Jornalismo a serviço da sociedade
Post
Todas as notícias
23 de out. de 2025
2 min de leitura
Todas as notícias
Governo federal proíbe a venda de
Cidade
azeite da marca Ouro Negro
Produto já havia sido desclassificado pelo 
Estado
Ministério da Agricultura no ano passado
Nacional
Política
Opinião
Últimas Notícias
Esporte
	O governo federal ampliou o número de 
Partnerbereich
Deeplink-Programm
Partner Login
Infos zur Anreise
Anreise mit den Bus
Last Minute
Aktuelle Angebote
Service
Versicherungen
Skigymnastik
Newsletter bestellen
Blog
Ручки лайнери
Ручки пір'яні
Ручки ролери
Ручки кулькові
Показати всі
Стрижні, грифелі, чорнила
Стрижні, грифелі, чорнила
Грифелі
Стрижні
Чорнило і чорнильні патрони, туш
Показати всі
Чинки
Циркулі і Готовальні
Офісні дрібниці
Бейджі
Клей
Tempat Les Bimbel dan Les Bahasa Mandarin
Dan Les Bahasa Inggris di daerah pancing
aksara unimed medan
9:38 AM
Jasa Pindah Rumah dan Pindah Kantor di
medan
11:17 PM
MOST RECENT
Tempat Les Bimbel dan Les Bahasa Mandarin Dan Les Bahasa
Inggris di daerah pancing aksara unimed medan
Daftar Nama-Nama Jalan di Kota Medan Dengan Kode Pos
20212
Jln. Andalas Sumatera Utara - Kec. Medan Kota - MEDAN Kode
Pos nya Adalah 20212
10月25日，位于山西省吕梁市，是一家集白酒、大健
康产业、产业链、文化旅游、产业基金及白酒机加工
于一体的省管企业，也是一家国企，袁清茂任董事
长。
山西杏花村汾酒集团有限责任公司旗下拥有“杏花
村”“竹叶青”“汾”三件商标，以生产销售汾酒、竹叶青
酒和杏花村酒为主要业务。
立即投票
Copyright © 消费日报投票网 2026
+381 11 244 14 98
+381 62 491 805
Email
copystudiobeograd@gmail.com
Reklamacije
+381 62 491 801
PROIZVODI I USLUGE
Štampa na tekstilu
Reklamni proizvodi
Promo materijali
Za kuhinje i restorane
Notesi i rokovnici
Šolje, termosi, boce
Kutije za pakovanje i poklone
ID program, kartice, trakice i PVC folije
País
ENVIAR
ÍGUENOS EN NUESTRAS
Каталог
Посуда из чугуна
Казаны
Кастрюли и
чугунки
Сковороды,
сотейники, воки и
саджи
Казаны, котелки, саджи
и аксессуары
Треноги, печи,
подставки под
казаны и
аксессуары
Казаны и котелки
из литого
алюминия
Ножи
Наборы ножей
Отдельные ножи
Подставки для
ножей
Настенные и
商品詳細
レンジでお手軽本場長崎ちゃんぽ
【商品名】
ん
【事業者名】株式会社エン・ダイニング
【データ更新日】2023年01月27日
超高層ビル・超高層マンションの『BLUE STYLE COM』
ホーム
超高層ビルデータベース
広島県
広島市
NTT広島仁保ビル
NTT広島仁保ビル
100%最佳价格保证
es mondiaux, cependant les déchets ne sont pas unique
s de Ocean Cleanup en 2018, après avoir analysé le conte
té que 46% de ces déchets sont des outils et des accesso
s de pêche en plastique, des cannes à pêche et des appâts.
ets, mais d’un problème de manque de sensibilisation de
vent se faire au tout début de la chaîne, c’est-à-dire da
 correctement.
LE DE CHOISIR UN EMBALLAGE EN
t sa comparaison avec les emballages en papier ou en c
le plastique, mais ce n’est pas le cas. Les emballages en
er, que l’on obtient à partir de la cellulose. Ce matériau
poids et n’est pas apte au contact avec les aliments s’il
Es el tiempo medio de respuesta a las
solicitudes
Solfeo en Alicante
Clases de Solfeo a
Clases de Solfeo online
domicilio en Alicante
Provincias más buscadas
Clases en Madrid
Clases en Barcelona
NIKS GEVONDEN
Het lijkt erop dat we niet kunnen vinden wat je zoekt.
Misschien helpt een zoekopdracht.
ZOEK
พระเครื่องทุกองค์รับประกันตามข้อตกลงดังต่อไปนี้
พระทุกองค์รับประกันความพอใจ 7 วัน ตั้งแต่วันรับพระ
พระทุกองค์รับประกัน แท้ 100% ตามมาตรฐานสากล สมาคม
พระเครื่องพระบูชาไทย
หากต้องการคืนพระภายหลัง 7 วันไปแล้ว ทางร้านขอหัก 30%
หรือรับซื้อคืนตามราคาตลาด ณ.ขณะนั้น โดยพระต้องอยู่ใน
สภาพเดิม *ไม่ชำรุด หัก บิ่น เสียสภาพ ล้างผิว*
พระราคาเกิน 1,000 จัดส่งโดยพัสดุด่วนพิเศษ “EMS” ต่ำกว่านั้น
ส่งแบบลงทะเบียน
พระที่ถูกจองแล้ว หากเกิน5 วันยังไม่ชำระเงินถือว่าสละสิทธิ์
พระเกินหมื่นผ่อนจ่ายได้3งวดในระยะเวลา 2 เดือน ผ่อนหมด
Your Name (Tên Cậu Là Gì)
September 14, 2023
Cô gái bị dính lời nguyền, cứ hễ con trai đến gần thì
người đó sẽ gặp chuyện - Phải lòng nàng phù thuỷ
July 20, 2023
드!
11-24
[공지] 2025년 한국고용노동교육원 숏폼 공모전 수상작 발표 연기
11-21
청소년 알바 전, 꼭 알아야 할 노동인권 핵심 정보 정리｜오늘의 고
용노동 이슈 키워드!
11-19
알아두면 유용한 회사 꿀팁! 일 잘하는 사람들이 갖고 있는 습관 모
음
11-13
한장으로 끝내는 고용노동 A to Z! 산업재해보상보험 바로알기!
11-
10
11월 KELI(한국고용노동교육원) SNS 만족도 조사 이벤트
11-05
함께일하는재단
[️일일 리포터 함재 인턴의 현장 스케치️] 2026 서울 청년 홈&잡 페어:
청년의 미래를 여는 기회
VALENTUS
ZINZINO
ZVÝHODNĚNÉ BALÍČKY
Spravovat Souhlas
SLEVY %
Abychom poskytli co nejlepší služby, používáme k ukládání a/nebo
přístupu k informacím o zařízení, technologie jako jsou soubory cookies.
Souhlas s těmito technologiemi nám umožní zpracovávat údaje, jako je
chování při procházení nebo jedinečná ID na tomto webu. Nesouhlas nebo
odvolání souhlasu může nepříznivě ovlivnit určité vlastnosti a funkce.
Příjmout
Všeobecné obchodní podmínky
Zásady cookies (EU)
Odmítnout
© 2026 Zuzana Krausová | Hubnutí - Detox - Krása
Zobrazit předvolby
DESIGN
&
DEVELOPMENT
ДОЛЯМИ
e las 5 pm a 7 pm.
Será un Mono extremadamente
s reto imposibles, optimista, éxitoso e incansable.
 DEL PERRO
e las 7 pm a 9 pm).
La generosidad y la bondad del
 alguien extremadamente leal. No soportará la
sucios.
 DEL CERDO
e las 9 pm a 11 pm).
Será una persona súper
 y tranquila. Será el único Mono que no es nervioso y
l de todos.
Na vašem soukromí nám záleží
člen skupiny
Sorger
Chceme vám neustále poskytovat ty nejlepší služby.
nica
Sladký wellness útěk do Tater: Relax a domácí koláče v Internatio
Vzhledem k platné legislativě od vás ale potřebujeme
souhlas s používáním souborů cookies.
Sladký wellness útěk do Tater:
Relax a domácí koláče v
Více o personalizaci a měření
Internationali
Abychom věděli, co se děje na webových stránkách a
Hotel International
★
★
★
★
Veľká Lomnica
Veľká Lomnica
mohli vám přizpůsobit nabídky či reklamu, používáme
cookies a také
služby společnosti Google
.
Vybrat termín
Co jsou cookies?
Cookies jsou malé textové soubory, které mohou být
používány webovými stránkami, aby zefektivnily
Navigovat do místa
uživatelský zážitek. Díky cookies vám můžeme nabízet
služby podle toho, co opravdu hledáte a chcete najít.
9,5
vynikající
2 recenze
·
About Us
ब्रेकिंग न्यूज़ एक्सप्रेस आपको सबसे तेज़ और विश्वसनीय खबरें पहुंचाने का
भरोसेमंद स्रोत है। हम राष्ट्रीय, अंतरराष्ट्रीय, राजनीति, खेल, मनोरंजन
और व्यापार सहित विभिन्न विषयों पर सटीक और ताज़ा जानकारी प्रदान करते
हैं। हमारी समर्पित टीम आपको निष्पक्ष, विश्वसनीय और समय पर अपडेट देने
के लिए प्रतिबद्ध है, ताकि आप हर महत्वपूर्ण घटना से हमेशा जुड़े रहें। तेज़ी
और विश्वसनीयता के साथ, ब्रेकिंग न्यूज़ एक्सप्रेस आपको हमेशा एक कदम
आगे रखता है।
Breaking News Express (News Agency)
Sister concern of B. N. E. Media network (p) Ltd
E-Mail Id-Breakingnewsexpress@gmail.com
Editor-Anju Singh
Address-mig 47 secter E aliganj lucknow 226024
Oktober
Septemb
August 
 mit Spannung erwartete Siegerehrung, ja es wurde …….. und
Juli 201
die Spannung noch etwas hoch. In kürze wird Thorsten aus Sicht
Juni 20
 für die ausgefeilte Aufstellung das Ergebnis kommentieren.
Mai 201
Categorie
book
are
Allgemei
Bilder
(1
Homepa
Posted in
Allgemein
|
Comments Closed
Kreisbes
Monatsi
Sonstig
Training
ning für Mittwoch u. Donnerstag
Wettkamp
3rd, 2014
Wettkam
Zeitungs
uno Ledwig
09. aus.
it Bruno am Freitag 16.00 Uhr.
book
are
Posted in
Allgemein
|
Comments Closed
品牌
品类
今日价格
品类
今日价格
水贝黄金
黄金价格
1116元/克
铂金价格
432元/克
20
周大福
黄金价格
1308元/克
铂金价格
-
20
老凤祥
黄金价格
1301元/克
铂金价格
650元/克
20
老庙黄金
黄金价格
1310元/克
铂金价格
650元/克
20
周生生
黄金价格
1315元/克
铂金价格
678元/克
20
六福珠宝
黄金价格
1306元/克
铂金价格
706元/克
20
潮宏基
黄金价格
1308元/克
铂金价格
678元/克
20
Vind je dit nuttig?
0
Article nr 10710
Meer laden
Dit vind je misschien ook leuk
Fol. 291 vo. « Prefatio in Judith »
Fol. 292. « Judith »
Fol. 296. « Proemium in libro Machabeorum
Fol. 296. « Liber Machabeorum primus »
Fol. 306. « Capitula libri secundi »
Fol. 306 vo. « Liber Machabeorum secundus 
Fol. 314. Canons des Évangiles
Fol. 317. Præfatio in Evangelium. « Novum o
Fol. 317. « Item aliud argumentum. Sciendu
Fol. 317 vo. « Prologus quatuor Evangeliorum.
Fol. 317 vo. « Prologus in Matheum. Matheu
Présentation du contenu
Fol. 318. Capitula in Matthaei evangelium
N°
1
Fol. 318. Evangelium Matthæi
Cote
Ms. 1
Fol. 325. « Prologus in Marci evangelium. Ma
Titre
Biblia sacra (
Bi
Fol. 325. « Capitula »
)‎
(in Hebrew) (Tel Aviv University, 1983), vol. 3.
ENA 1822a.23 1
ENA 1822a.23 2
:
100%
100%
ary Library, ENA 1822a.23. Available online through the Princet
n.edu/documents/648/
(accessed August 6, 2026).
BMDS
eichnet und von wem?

> _EXERCISE PROMPT_:
In the records above, how many lines hold the string "Será"? Respond with that number only.

> _RESPONSE FOR THIS EXERCISE_:
3